Here is a test case, to make it easier:

import unittest
from memoization import cached, CachingAlgorithmFlag, _memoization
import random
from threading import Lock
import time


make_key = _memoization._make_key   # bind make_key function
exec_times = {}                     # executed time of each tested function
lock = Lock()                       # for multi-threading tests
random.seed(100)                    # set seed to ensure that test results are reproducible

for i in range(1, 3):
    exec_times['f' + str(i)] = 0  # init to zero


@cached(max_size=5, algorithm=CachingAlgorithmFlag.FIFO, thread_safe=False, ttl=0.5)
def f1(x):
    exec_times['f1'] += 1
    return x


@cached(ttl=0.5)
def f2(x):
    exec_times['f2'] += 1
    return x


class TestMemoization(unittest.TestCase):
    # this test fails
    def test_maxsize_TTL(self):
        self._general_ttl_test(f1)

    # this test passes
    def test_ttl_only(self):
        self._general_ttl_test(f2)

    def _general_ttl_test(self, tested_function):
        # clear
        exec_times[tested_function.__name__] = 0
        tested_function.cache_clear()

        arg = 1
        key = make_key((arg,), None)
        tested_function(arg)
        time.sleep(0.25)  # wait for a short time

        info = tested_function.cache_info()
        self.assertEqual(info.hits, 0)
        self.assertEqual(info.misses, 1)
        self.assertEqual(info.current_size, 1)
        self.assertIn(key, tested_function._cache)

        tested_function(arg)  # this WILL NOT call the tested function

        info = tested_function.cache_info()
        self.assertEqual(info.hits, 1)
        self.assertEqual(info.misses, 1)
        self.assertEqual(info.current_size, 1)
        self.assertIn(key, tested_function._cache)
        self.assertEqual(exec_times[tested_function.__name__], 1)

        time.sleep(0.35)  # wait until the cache expires

        info = tested_function.cache_info()
        self.assertEqual(info.current_size, 1)

        tested_function(arg)  # this WILL call the tested function

        info = tested_function.cache_info()
        self.assertEqual(info.hits, 1)
        self.assertEqual(info.misses, 2)
        self.assertEqual(info.current_size, 1)
        self.assertIn(key, tested_function._cache)
        self.assertEqual(exec_times[tested_function.__name__], 2)
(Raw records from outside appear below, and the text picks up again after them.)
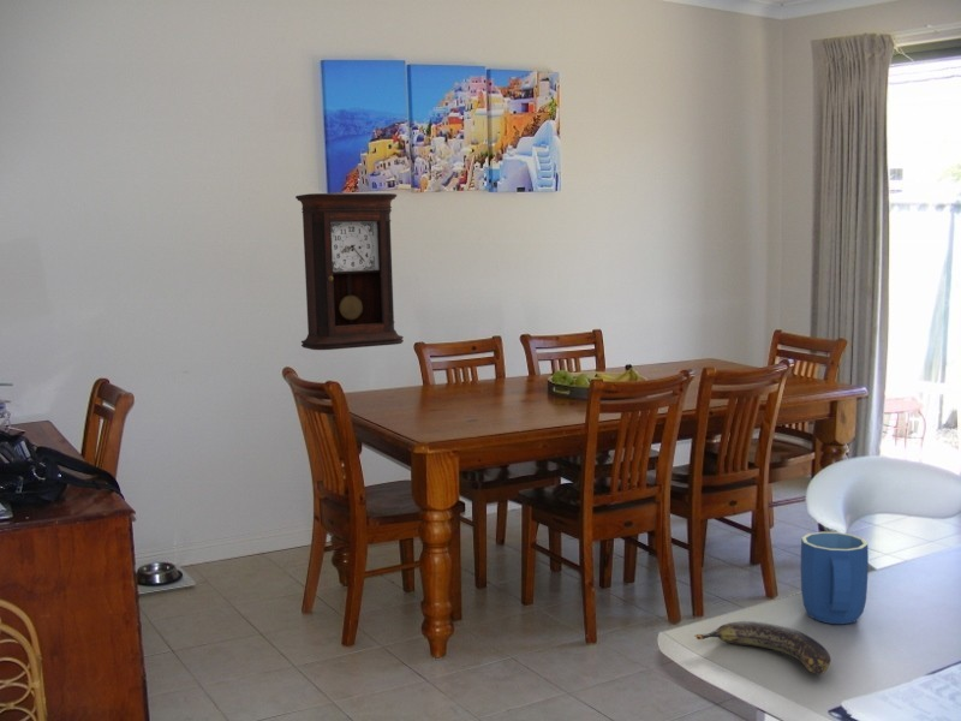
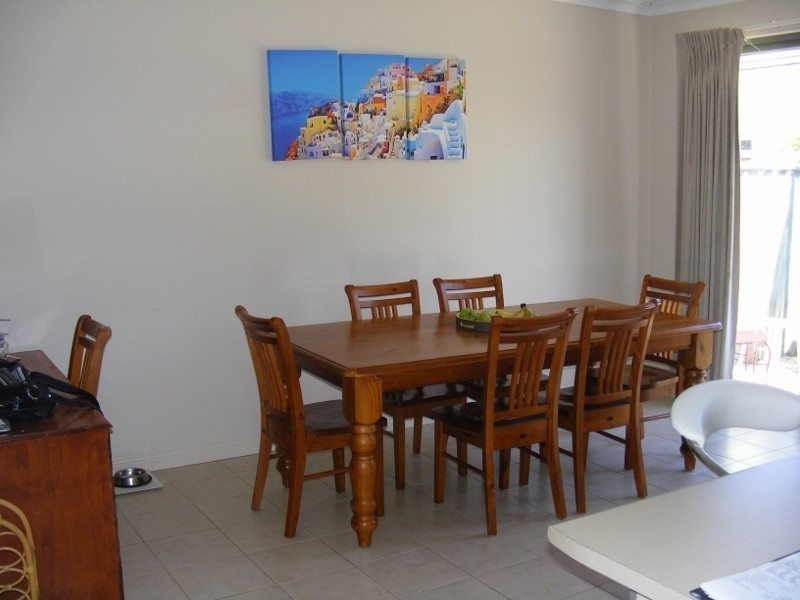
- pendulum clock [294,192,405,351]
- banana [693,620,831,675]
- mug [800,531,870,625]
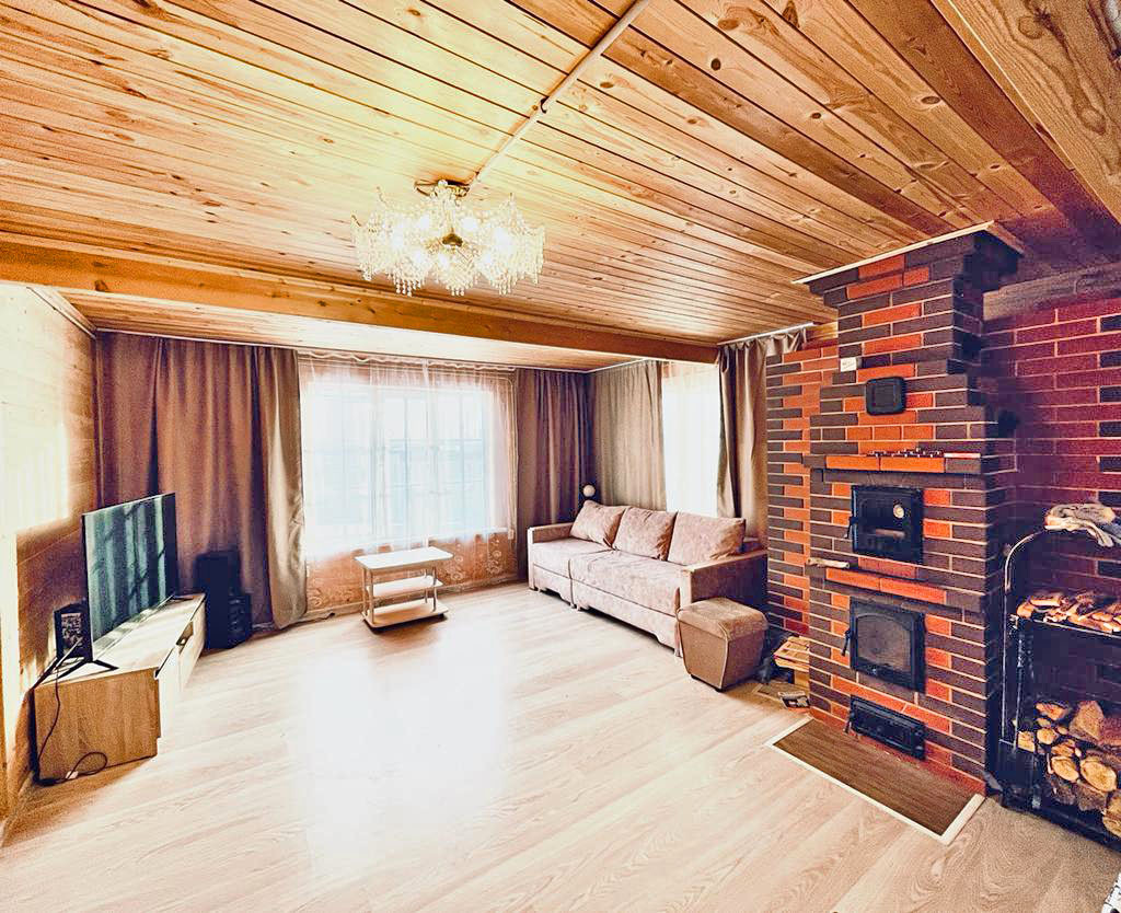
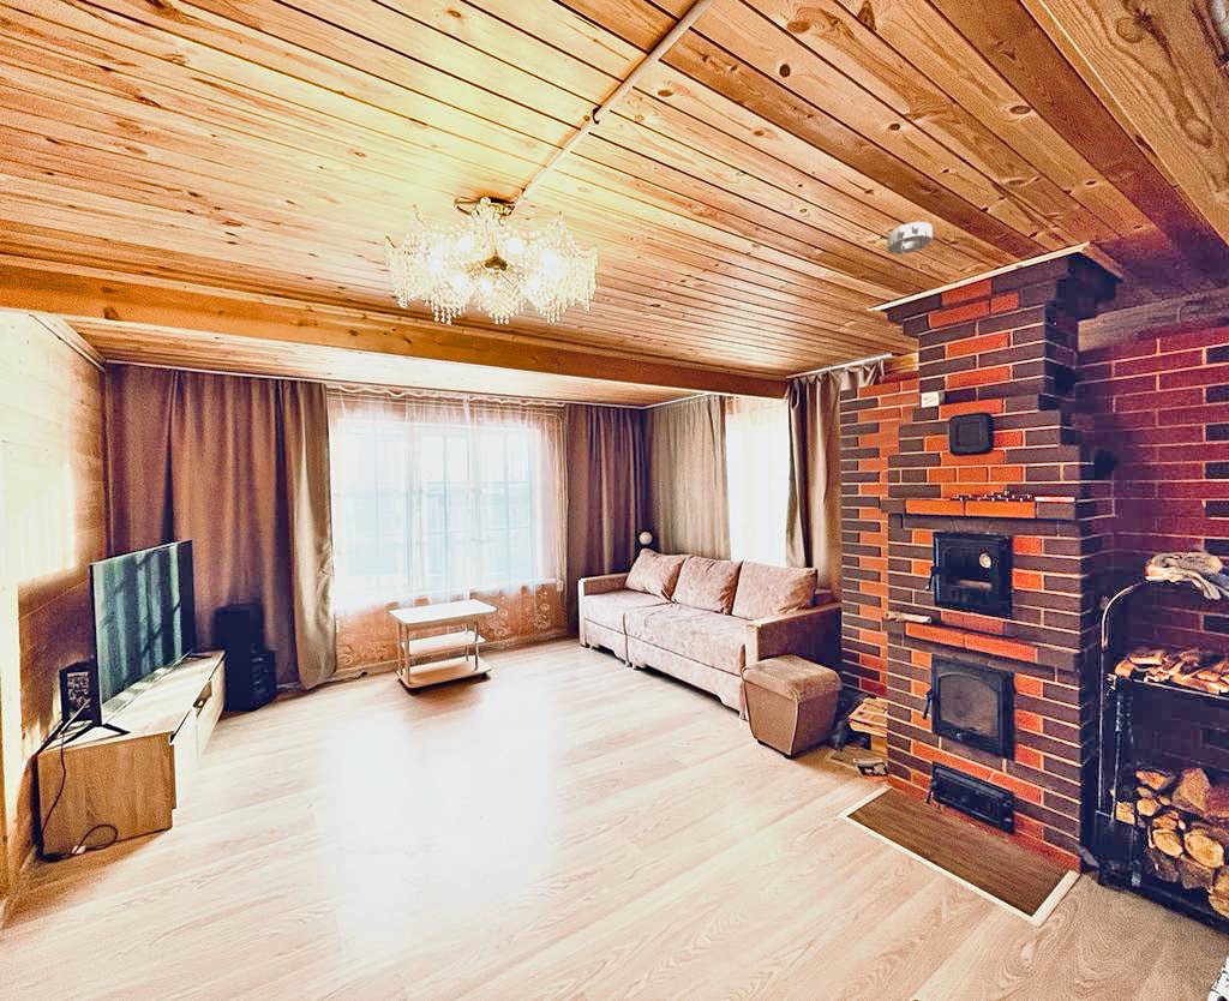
+ smoke detector [886,221,934,256]
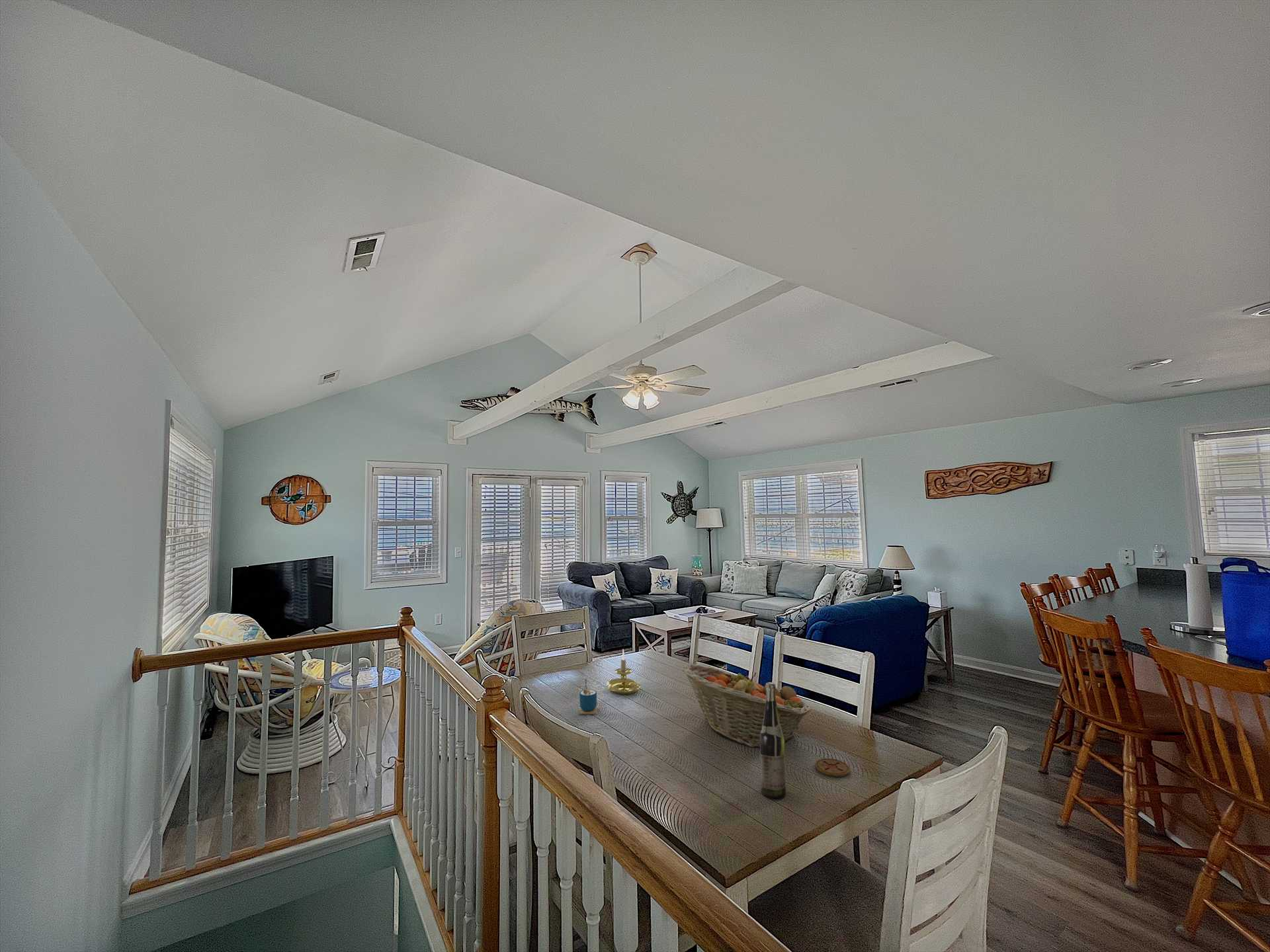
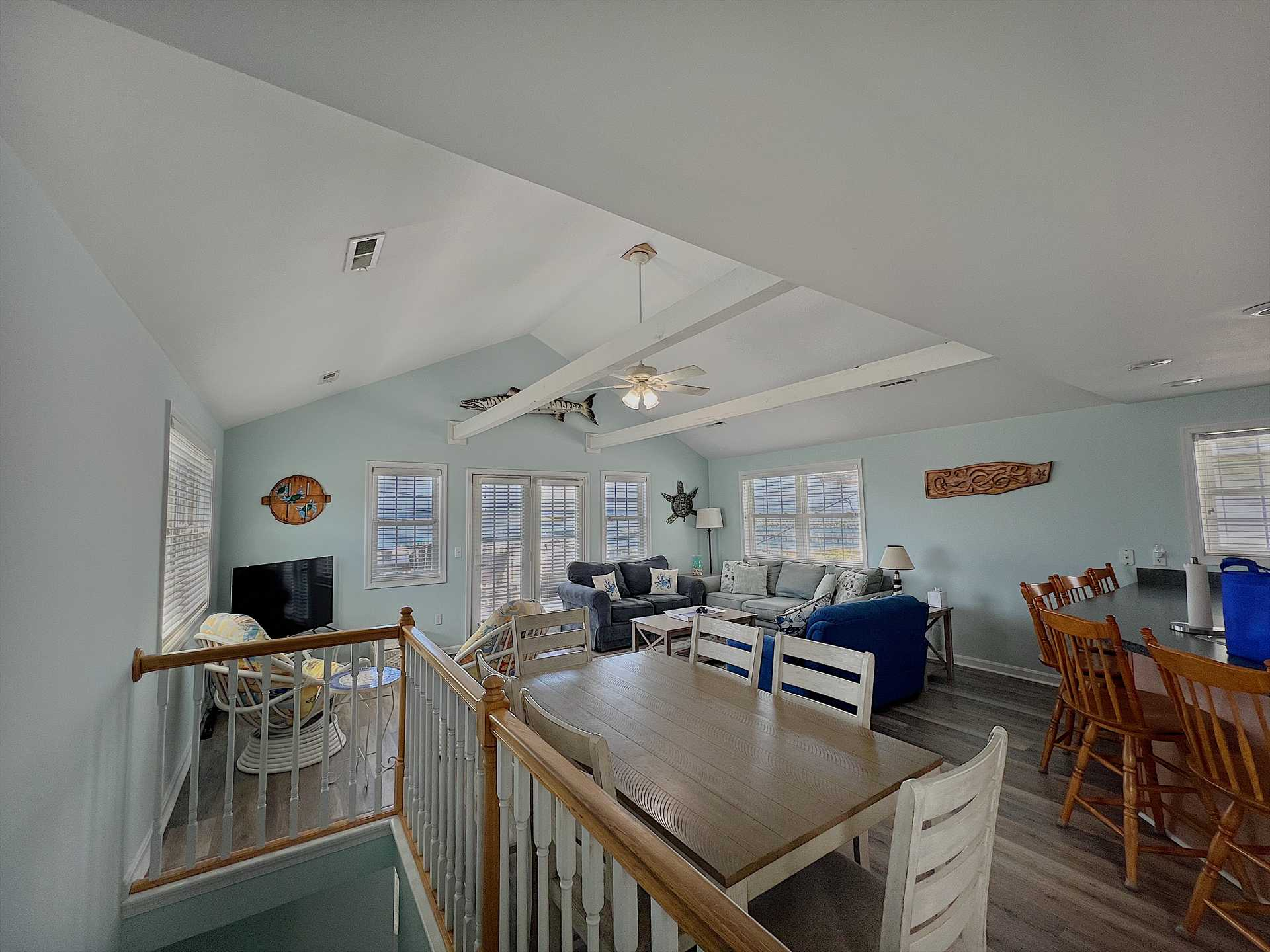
- fruit basket [681,664,812,748]
- candle holder [606,649,642,695]
- wine bottle [759,682,786,800]
- coaster [814,758,851,777]
- cup [578,678,599,715]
        # The previous call should have been cached, so it must not call the function again
        info = tested_function.cache_info()
        self.assertEqual(info.current_size, 1)

        tested_function(arg)  # this SHOULD NOT call the tested function

        info = tested_function.cache_info()
        self.assertEqual(info.hits, 2)  # FAILS
        self.assertEqual(info.misses, 2)  # FAILS
        self.assertEqual(info.current_size, 1)
        self.assertIn(key, tested_function._cache)
        self.assertEqual(exec_times[tested_function.__name__], 2)


if __name__ == '__main__':
    unittest.main()

Hi Prathyusha,

Thanks for your interest!

This was a bug. If both max_size and ttl are used, when cache expires, something wrong happens. When passing the same argument as before to a cached user function, neither does my previous code update the cache, nor does it use the data stored in the cache any more. This is due to some incorrect logics when dealing with multithreading scenarios.

Resolved in v0.2.2. Now available at PyPI or GitHub Releases.

Thank you for approving this and releasing the latest version.